Para as empresas que ainda não atuam de forma estruturada nesse campo, será necessário revisar códigos de conduta, canais de denúncia e programas de treinamento, ampliando sua abordagem para incluir temas como assédio moral, sobrecarga emocional, gestão de conflitos, estilo de liderança e bem-estar coletivo.
Mais do que um ajuste técnico, estamos diante de uma oportunidade de avaliação e diagnóstico do ambiente corporativo, que, como gosto de dizer, deve partir de duas perguntas essenciais: Qual o efeito prático dessas alterações para a empresa? Quem paga essa conta?
A partir dessas respostas, é possível mapear o que precisa ou não ser adaptado no negócio, identificar prioridades e orientar decisões com base na realidade e na cultura organizacional da empresa, sem que isso represente investimentos ineficientes ou gastos sem propósito.
É aí que entra o papel da área de compliance como agente integrador e estratégico, responsável pela articulação entre as áreas de Saúde e Segurança do Trabalho, Recursos Humanos e Jurídico Trabalhista.
Em apertada síntese, o Compliance deixa de ser o guardião da norma e passa a ser um agente de cultura, ajudando a fomentar ambientes estruturados e coerentes com os princípios éticos da organização, que podem, inclusive, gerar indicadores mensuráveis (KPIs), contribuindo para melhorias e economias futuras.
Ao longo dos anos, temos acompanhado de perto e suportado estrategicamente à evolução dessas exigências em empresas de diversos setores, incluindo aquelas com programas de integridade já consolidados. Entretanto, mesmo entre as que estão apenas começando a estruturar suas iniciativas, o que observamos, na prática, é que grande parte das estruturas já existentes pode ser adaptada para incorporar o viés psicossocial, sem a necessidade de grandes rupturas ou reinvenções onerosas.
Em suma, não é necessário alarde ou tampouco tratar o tema como um cumprimento de tabela "para inglês ver". Este é o momento ideal para as empresas compreenderem, de forma estruturada, como gerenciar o risco psicossocial.
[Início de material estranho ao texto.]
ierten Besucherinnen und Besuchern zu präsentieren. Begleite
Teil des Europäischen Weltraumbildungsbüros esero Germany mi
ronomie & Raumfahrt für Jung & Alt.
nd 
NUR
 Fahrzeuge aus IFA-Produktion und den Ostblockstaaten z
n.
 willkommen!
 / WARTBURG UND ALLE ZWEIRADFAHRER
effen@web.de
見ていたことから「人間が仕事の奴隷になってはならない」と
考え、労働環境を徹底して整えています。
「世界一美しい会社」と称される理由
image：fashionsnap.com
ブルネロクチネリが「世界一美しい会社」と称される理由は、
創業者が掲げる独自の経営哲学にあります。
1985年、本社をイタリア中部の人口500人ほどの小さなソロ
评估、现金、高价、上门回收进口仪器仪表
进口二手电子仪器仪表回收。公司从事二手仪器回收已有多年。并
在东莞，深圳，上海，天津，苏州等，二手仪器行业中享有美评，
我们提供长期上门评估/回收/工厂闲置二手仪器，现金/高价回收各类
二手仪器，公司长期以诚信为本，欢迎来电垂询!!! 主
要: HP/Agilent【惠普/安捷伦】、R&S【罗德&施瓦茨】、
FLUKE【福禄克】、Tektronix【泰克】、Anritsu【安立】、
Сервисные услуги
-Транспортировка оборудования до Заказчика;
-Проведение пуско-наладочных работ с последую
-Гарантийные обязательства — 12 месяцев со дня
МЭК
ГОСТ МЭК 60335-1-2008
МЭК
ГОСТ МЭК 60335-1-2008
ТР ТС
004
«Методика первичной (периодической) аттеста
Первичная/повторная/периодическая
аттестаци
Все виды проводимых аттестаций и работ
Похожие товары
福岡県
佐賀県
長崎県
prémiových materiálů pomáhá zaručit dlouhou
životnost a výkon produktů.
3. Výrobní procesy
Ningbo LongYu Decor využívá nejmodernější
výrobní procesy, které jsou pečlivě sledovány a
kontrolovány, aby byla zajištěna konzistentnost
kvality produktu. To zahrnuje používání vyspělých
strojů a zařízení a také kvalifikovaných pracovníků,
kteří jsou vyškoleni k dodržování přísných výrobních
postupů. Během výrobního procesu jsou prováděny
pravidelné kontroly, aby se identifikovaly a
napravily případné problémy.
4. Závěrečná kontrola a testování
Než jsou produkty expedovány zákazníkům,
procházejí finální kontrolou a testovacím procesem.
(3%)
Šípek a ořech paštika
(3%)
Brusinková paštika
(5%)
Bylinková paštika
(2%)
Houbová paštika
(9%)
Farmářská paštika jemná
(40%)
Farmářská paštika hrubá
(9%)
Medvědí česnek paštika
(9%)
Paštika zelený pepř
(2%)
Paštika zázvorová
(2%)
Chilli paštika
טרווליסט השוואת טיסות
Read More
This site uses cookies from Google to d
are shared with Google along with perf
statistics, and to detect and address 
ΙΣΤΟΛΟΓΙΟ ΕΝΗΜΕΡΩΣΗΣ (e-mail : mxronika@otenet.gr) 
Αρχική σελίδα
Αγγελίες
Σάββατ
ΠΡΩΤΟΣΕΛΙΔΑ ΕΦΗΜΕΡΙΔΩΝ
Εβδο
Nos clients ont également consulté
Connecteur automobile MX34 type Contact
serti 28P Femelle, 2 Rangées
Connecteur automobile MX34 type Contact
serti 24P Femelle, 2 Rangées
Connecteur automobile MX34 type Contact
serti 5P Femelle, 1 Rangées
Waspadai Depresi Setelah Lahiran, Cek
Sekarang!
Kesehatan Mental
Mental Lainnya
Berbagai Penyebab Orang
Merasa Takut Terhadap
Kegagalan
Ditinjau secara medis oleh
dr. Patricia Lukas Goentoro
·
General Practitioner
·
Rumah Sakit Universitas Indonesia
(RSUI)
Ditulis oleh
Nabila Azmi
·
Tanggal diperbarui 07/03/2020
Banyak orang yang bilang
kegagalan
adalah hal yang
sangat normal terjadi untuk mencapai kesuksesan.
E, em uma realidade marcada por conflitos geracionais, aceleração digital e pressões emocionais intensas, esse olhar pode se tornar um diferencial estratégico na formação de equipes, retenção de talentos e gestão estratégica.
A análise psicossocial de funções e equipes, por exemplo, pode tornar processos seletivos mais eficazes, permitindo contratações mais alinhadas ao perfil do cargo e ao resultado esperado. E, quando realizada com o suporte de profissionais de Compliance com visão multidisciplinar, essa abordagem se transforma em instrumento real de prevenção, valorização do capital humano e fortalecimento da cultura de integridade.
A conclusão é simples e prática: as alterações da NR-1 não serão um desafio insuperável, mas será, com certeza, um indicador poderoso de maturidade organizacional e uma chance concreta de posicionamento estratégico para empresas que querem ir além do discurso e transformar integridade em vantagem competitiva.